**Data in this exercise:**
──────────

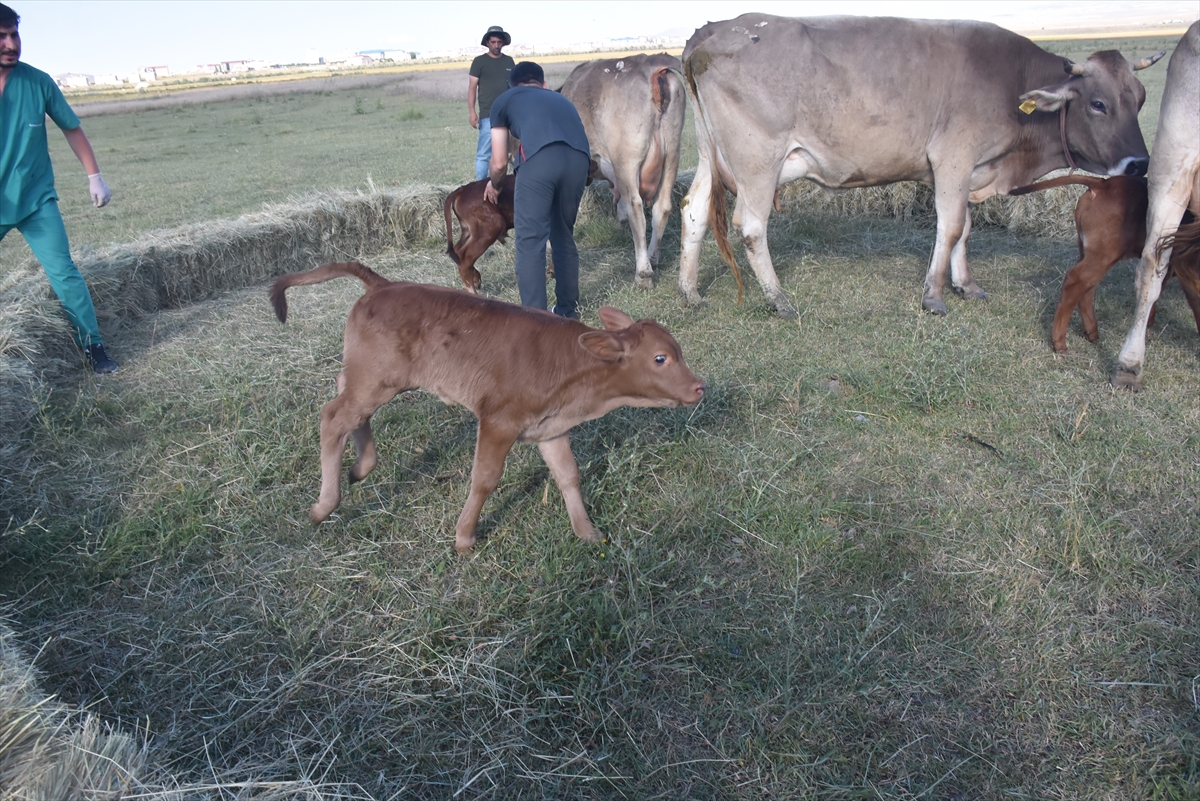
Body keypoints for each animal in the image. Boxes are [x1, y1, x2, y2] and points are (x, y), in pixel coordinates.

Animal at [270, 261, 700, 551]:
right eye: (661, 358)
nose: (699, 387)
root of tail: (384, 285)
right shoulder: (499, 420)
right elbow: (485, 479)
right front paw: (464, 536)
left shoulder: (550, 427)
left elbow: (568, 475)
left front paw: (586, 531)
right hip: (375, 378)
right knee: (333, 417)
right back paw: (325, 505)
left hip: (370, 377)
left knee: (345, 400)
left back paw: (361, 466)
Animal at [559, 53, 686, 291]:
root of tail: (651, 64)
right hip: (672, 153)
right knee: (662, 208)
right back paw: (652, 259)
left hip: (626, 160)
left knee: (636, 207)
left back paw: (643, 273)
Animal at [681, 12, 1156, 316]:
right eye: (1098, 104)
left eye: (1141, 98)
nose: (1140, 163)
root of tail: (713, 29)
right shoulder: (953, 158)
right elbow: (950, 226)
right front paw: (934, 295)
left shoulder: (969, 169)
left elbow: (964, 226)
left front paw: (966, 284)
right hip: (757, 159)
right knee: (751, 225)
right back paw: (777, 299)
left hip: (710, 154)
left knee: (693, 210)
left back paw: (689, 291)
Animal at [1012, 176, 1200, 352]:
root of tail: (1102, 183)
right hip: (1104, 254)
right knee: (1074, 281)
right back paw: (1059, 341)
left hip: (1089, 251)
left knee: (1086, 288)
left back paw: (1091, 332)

──────────

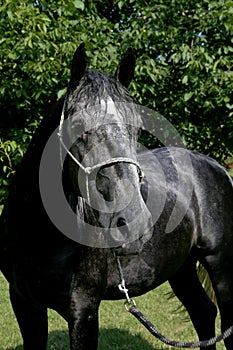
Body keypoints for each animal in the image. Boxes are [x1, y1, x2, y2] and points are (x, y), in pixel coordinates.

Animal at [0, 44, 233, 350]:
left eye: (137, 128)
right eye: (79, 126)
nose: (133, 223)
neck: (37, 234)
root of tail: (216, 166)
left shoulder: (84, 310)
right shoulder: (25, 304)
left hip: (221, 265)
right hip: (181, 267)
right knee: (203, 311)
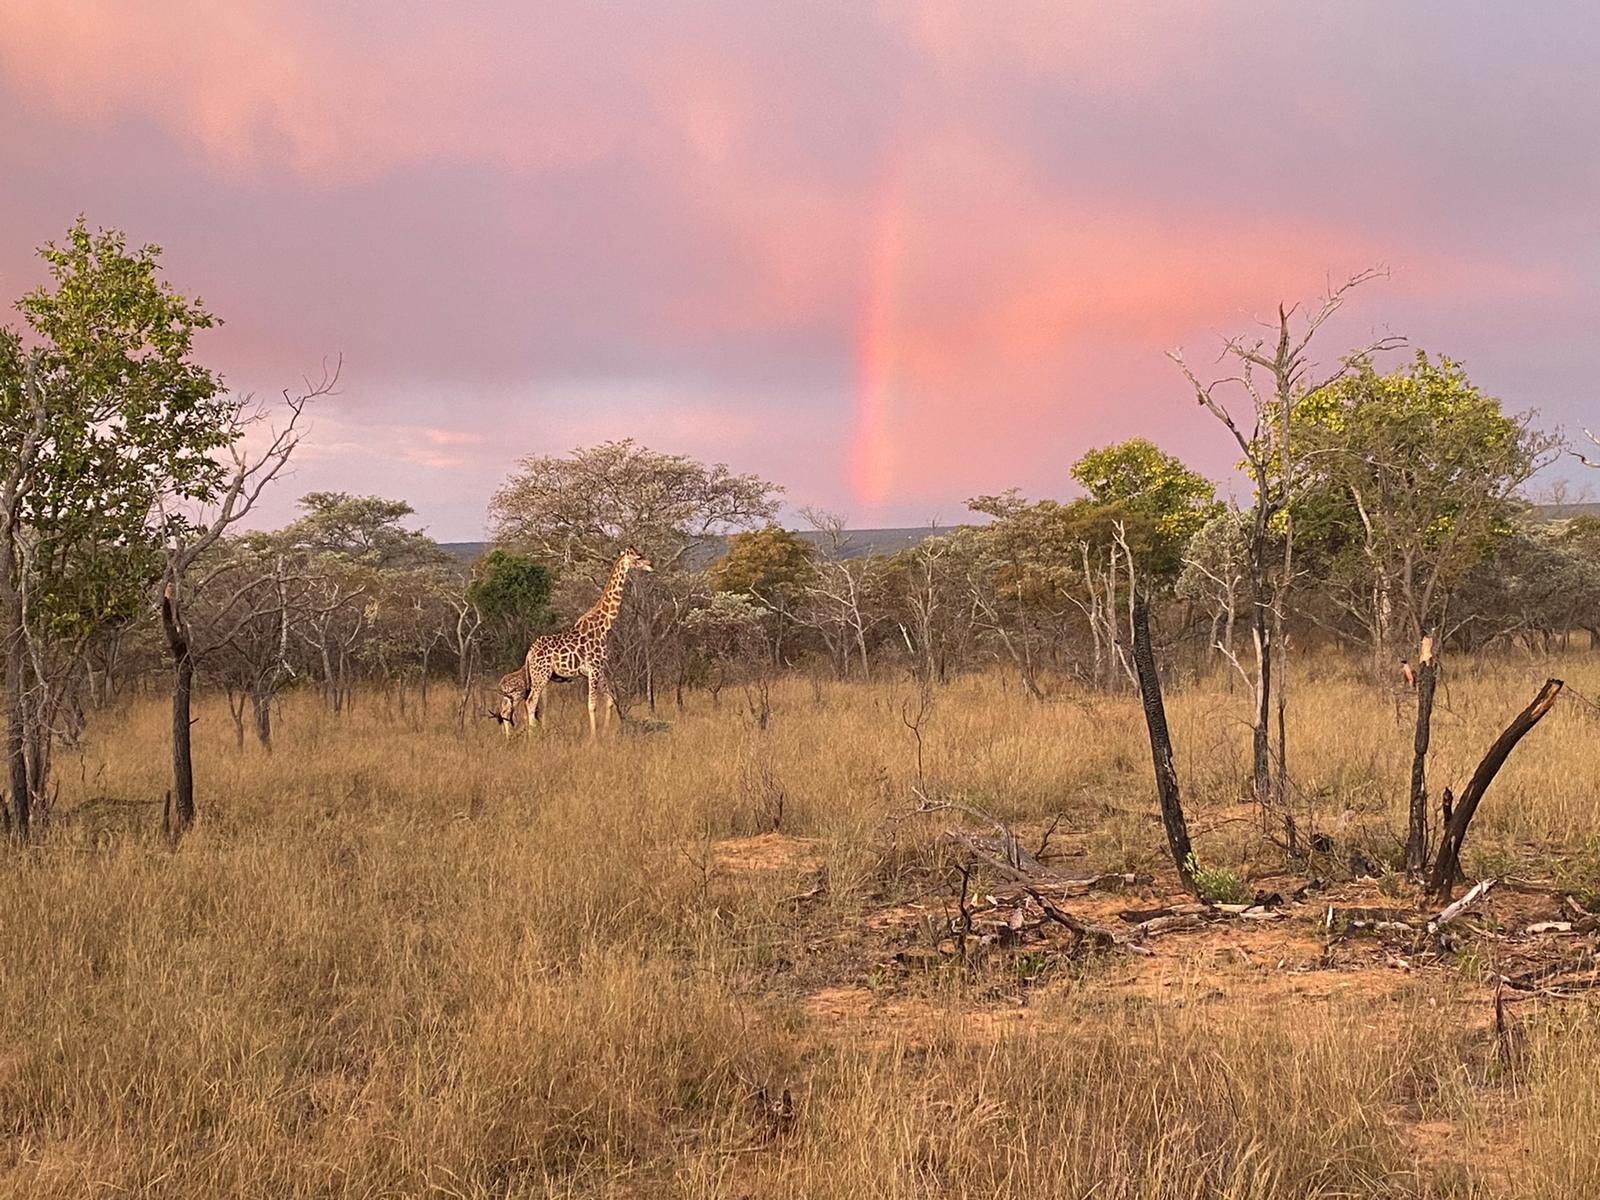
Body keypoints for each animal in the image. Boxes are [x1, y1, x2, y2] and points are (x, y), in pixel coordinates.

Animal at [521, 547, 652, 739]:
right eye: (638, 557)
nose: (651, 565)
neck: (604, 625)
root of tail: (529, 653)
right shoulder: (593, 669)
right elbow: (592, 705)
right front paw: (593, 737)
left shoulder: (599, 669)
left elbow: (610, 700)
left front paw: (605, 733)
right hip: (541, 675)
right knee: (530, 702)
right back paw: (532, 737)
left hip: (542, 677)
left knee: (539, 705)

──────────

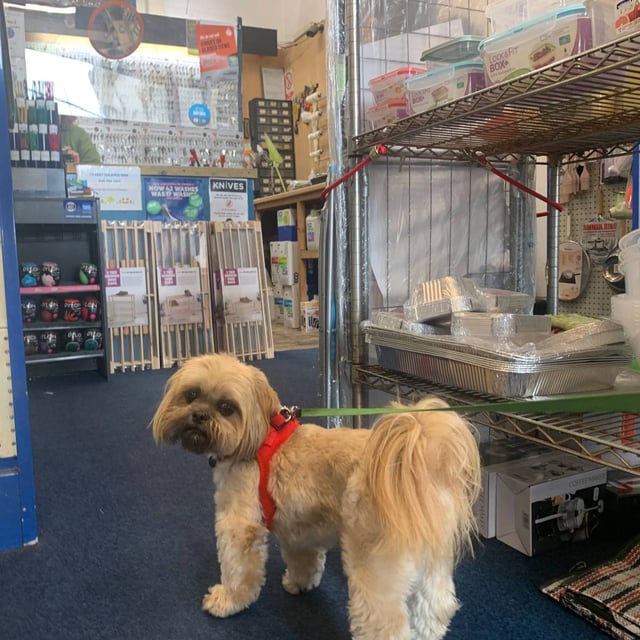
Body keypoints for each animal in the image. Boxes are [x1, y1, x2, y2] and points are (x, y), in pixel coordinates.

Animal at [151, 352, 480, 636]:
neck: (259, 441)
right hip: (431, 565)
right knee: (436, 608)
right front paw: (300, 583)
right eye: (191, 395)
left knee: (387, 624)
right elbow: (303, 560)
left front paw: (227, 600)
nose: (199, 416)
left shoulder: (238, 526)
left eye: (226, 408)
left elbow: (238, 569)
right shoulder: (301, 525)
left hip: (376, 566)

──────────

**Task details:** Write out exactly the lines that fall from the line with "left hip: (710, 154)" to the line with "left back paw: (1091, 332)" in the records above, keeping both ends.

**Output of the exercise:**
left hip: (710, 154)
left knee: (693, 210)
left back paw: (689, 291)
Animal at [1012, 176, 1200, 352]:
root of tail: (1102, 183)
right hip: (1104, 254)
right knee: (1074, 281)
right back paw: (1059, 341)
left hip: (1089, 251)
left knee: (1086, 288)
left back paw: (1091, 332)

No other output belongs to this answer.